··· RECORD EXCERPTS ···

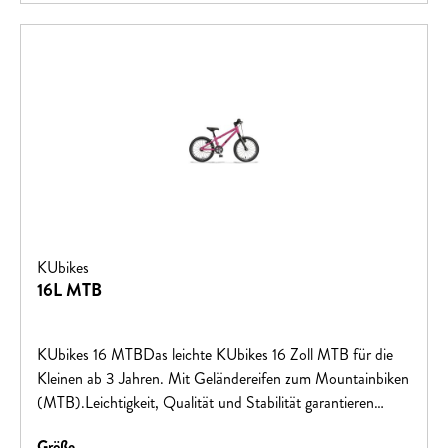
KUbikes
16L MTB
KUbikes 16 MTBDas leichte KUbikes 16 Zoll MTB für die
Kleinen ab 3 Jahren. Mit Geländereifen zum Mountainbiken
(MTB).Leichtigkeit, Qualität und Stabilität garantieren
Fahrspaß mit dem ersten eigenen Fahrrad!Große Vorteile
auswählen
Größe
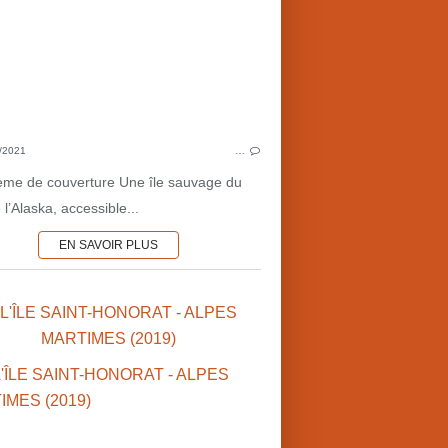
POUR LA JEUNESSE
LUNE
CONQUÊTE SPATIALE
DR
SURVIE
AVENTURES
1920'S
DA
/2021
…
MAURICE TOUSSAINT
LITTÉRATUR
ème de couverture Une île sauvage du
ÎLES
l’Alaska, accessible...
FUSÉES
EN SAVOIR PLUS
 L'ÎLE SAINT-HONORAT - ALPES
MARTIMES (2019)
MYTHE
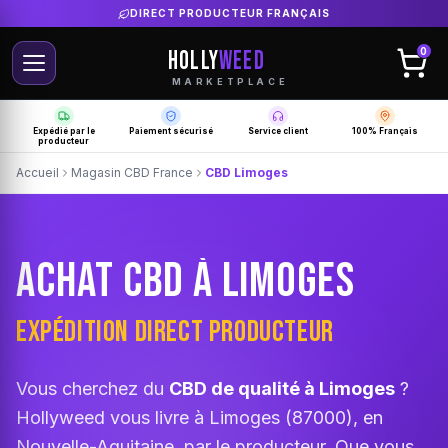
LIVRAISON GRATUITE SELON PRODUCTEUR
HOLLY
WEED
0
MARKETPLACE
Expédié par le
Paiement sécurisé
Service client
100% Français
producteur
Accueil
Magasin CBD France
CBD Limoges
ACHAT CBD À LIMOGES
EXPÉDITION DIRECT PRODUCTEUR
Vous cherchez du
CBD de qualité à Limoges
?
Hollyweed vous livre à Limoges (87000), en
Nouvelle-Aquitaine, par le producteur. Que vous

···

TO DO ▸
Across all the records above, find each line with "KUbikes" in it and copy it.

ANSWER SPACE ▸
KUbikes
KUbikes 16 MTBDas leichte KUbikes 16 Zoll MTB für die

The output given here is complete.